*** Opening Recorded data ***

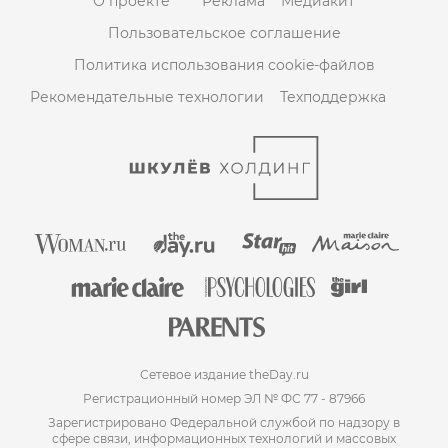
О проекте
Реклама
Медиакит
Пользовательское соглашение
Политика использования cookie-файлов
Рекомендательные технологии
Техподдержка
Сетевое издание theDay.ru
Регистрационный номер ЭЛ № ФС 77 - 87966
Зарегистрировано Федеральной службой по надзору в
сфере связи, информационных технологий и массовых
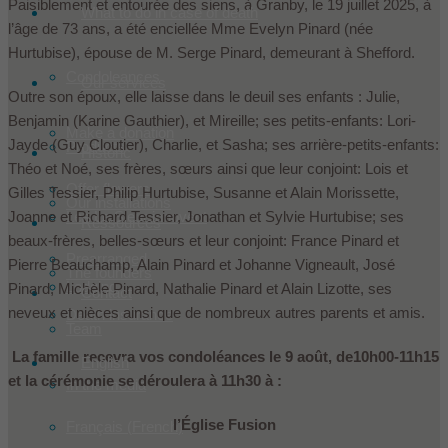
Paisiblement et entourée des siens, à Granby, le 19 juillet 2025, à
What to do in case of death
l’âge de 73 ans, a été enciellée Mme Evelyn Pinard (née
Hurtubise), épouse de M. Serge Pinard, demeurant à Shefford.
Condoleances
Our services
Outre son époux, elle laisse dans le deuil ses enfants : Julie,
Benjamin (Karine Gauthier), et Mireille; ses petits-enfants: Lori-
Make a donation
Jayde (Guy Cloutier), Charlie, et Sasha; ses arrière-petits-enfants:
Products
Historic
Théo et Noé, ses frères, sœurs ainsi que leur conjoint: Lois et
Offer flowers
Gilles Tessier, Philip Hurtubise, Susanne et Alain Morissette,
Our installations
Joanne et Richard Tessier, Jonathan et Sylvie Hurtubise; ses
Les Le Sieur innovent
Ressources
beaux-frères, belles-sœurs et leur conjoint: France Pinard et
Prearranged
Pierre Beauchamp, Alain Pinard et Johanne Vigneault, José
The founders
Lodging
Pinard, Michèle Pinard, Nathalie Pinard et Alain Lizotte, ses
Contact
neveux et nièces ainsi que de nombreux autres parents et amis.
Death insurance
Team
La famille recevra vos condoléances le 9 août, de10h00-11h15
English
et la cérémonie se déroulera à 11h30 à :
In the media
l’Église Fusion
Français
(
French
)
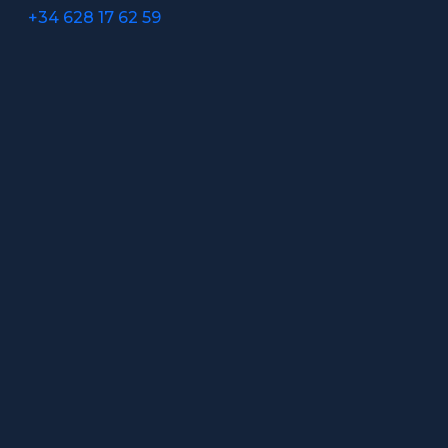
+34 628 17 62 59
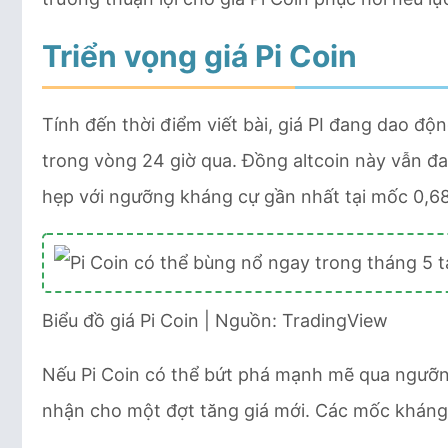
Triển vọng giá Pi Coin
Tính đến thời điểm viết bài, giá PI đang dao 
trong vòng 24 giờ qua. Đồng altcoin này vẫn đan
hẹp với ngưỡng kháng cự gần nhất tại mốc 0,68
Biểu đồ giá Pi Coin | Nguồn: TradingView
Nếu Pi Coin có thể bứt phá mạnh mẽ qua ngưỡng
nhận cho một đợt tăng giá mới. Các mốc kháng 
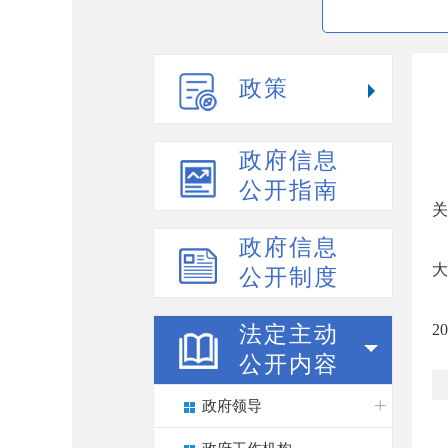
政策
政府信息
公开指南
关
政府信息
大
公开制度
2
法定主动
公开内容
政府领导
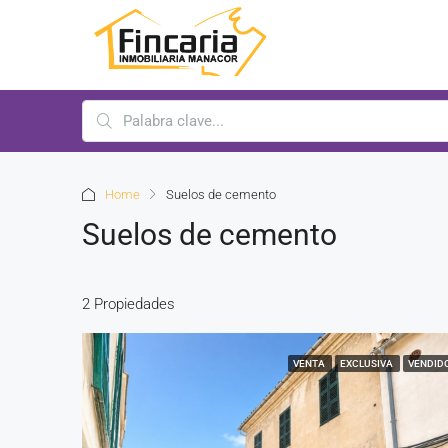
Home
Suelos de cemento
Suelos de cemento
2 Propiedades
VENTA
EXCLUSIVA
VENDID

*** Closing Recorded data ***

◆ Task ◆
From the listing above, output exactly the run of lines that starts with the line containing "Théo et Noé, ses" and ends with the line containing "In the media".

◆ Expected output ◆
Théo et Noé, ses frères, sœurs ainsi que leur conjoint: Lois et
Offer flowers
Gilles Tessier, Philip Hurtubise, Susanne et Alain Morissette,
Our installations
Joanne et Richard Tessier, Jonathan et Sylvie Hurtubise; ses
Les Le Sieur innovent
Ressources
beaux-frères, belles-sœurs et leur conjoint: France Pinard et
Prearranged
Pierre Beauchamp, Alain Pinard et Johanne Vigneault, José
The founders
Lodging
Pinard, Michèle Pinard, Nathalie Pinard et Alain Lizotte, ses
Contact
neveux et nièces ainsi que de nombreux autres parents et amis.
Death insurance
Team
La famille recevra vos condoléances le 9 août, de10h00-11h15
English
et la cérémonie se déroulera à 11h30 à :
In the media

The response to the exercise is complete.